Right. I hear a lot about the “AI winter” in Silicon Valley, in the context of ethics and explainability and transparency—that is, should they even be doing this without having all the guardrails in place? I wonder how it will all shake out. That said, I completely agree that, in the non-Big Tech world, there is tremendous opportunity and transformation. In that regard, what do you wish you had known before you started your AI journey?
I have recognized repeatedly the importance of starting with a clear definition of the central question and the business opportunity. The insights and learnings on the AI journey may cause directional adjustments to that central question as you uncover the truth from the data, but keeping it as your beacon is critical. Avoid having the pursuit of business value turn into simply a lab experiment with new technology—be ready to adjust course and stay committed. The promise of AI is real, but as you explore the data, the findings may surprise you.
I love it. I know you do a lot of work externally as well to help democratize AI and take others along on the data literacy journey.
Yes. That doesn’t mean making everybody a data scientist, but it calls for establishing data literacy throughout McDonald’s.

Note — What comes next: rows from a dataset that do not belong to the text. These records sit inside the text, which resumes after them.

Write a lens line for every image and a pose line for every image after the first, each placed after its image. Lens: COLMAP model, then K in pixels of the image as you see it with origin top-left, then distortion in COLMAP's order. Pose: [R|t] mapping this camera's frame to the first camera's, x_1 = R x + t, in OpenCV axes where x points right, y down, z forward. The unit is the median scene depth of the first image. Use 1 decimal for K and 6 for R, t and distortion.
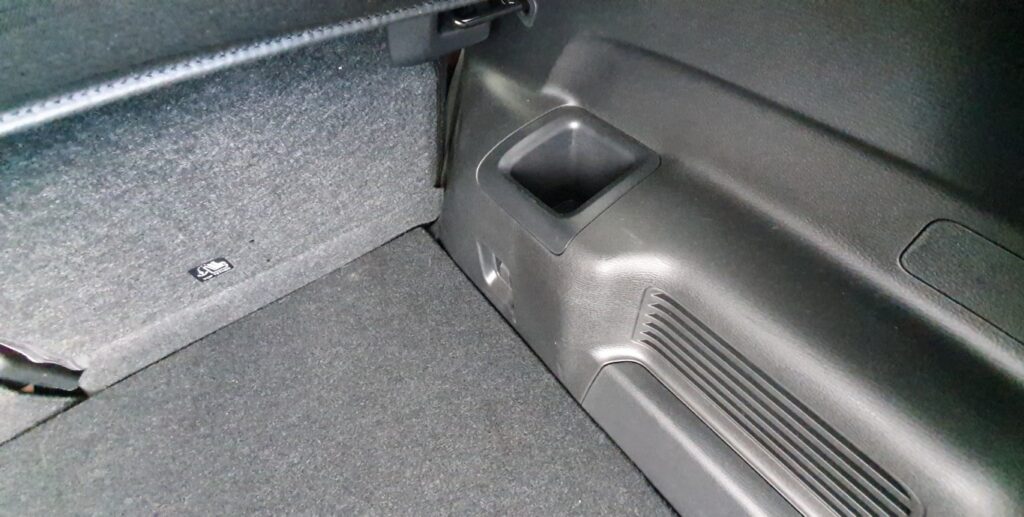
lens RADIAL K [[427.4, 0, 546.4], [0, 427.4, 257.9], [0, 0, 1]] dist [0.014992, -0.017262]
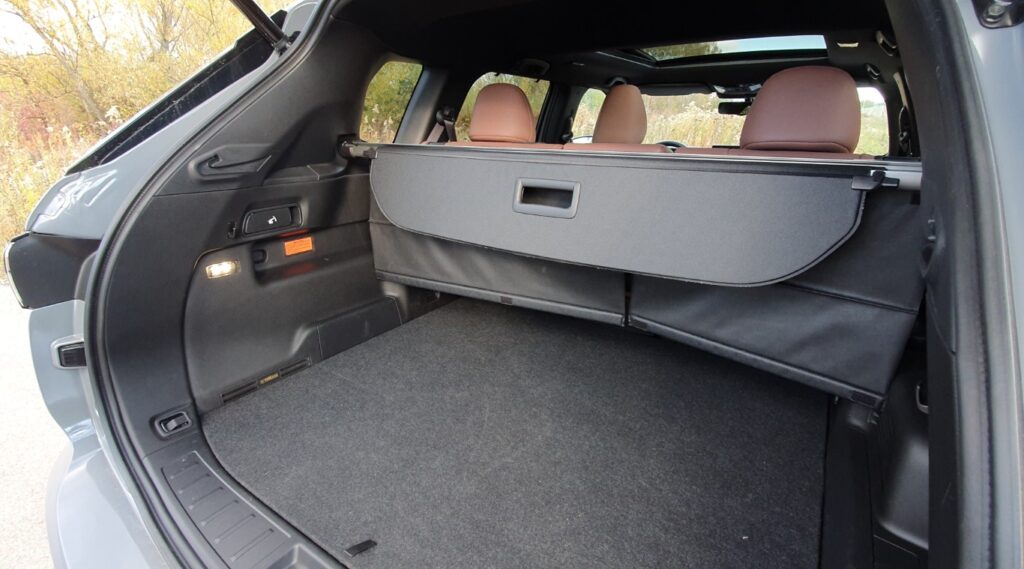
lens RADIAL K [[473.6, 0, 505.0], [0, 473.6, 284.9], [0, 0, 1]] dist [-0.002923, -0.000521]
pose [[0.285377, 0.319526, -0.903584, 1.261030], [-0.736173, 0.676759, 0.006812, 0.837795], [0.613685, 0.663250, 0.428358, -1.125787]]
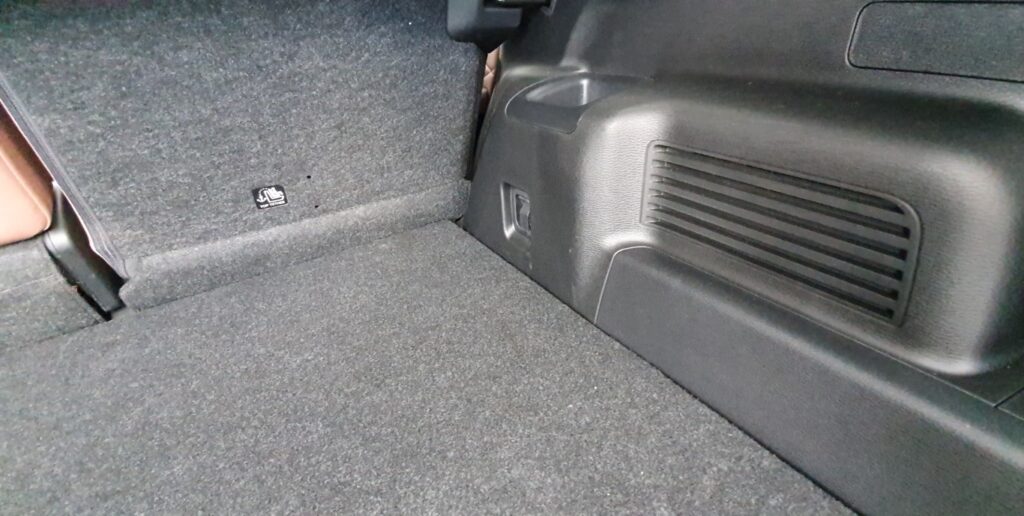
lens RADIAL K [[427.4, 0, 546.4], [0, 427.4, 257.4], [0, 0, 1]] dist [0.014992, -0.017262]
pose [[0.999511, 0.006614, -0.030569, -0.004415], [-0.016654, 0.939853, -0.341172, 0.566728], [0.026473, 0.341514, 0.939504, -0.004638]]
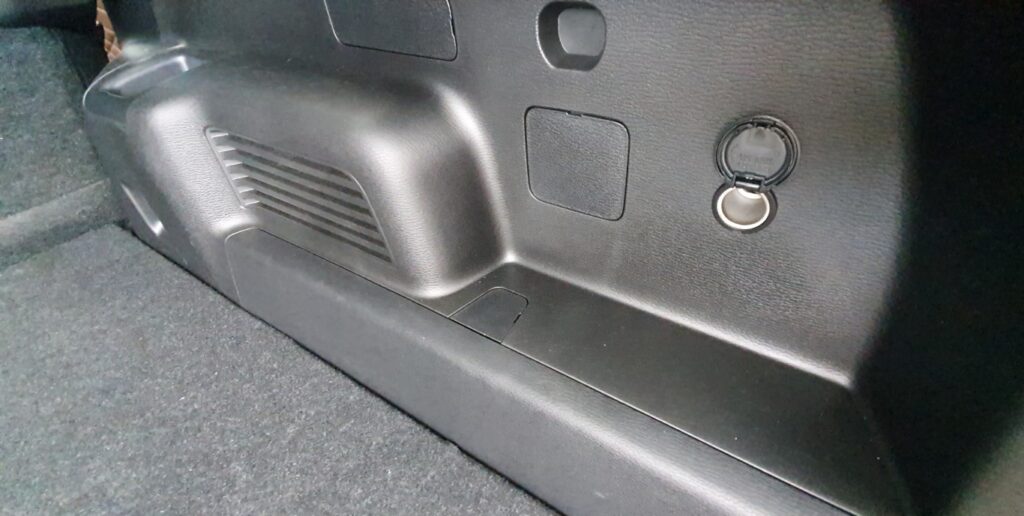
lens RADIAL K [[427.4, 0, 546.4], [0, 427.4, 257.4], [0, 0, 1]] dist [0.014992, -0.017262]
pose [[0.945370, -0.208359, 0.250722, 0.558057], [0.258259, 0.948009, -0.185958, 0.634421], [-0.198941, 0.240551, 0.950031, -0.157844]]
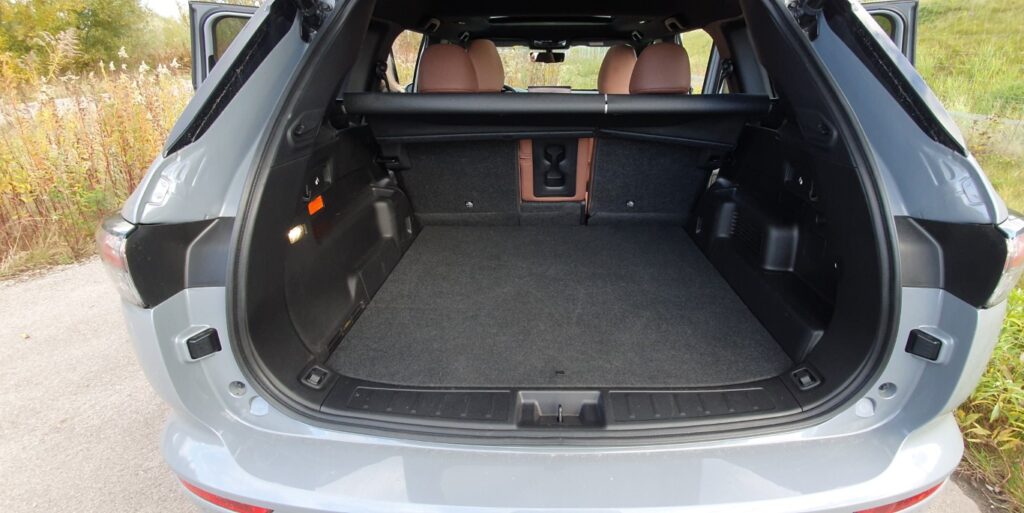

In addition, we want to expose the community to what we’re doing and how we’re doing it. We work with numerous nonprofit organizations to get younger generations interested in this space—not just as a technology or science thing but as something that is pervasive in their lives. As an AI community, let’s pay it forward.
Editor’s note: This is the first in the series “AI From the Front Lines,” which will go beyond the hype to reveal the opportunities and challenges enterprises can realize through AI and data analytics, featuring the real-world experiences of enterprise executives in conversation with Beena Ammanath, executive director of Deloitte’s AI Institute.